** Opening RECORDS FOR THIS TASK block **

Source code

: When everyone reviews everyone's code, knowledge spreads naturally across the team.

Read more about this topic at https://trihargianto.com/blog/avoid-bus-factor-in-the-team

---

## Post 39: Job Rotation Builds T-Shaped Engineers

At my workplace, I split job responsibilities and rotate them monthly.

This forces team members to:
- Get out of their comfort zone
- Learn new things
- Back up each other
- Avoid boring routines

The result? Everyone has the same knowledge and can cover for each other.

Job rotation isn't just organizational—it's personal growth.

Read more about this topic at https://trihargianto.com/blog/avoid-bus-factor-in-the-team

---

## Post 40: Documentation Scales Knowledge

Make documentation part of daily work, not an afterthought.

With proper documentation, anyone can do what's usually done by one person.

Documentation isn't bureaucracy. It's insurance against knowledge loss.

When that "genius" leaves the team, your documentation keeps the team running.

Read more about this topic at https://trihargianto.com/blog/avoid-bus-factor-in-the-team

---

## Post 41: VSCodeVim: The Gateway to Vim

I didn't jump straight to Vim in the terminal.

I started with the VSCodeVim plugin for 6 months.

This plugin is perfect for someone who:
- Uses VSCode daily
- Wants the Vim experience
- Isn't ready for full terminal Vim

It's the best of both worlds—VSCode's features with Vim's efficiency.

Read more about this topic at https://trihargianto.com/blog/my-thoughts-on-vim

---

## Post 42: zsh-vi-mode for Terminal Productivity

** Closing RECORDS FOR THIS TASK block **

## TASK TO COMPLETE
Please reproduce the material above word for word, keeping every line in its original order.

## SOLVED EXERCISE
Source code

: When everyone reviews everyone's code, knowledge spreads naturally across the team.

Read more about this topic at https://trihargianto.com/blog/avoid-bus-factor-in-the-team

---

## Post 39: Job Rotation Builds T-Shaped Engineers

At my workplace, I split job responsibilities and rotate them monthly.

This forces team members to:
- Get out of their comfort zone
- Learn new things
- Back up each other
- Avoid boring routines

The result? Everyone has the same knowledge and can cover for each other.

Job rotation isn't just organizational—it's personal growth.

Read more about this topic at https://trihargianto.com/blog/avoid-bus-factor-in-the-team

---

## Post 40: Documentation Scales Knowledge

Make documentation part of daily work, not an afterthought.

With proper documentation, anyone can do what's usually done by one person.

Documentation isn't bureaucracy. It's insurance against knowledge loss.

When that "genius" leaves the team, your documentation keeps the team running.

Read more about this topic at https://trihargianto.com/blog/avoid-bus-factor-in-the-team

---

## Post 41: VSCodeVim: The Gateway to Vim

I didn't jump straight to Vim in the terminal.

I started with the VSCodeVim plugin for 6 months.

This plugin is perfect for someone who:
- Uses VSCode daily
- Wants the Vim experience
- Isn't ready for full terminal Vim

It's the best of both worlds—VSCode's features with Vim's efficiency.

Read more about this topic at https://trihargianto.com/blog/my-thoughts-on-vim

---

## Post 42: zsh-vi-mode for Terminal Productivity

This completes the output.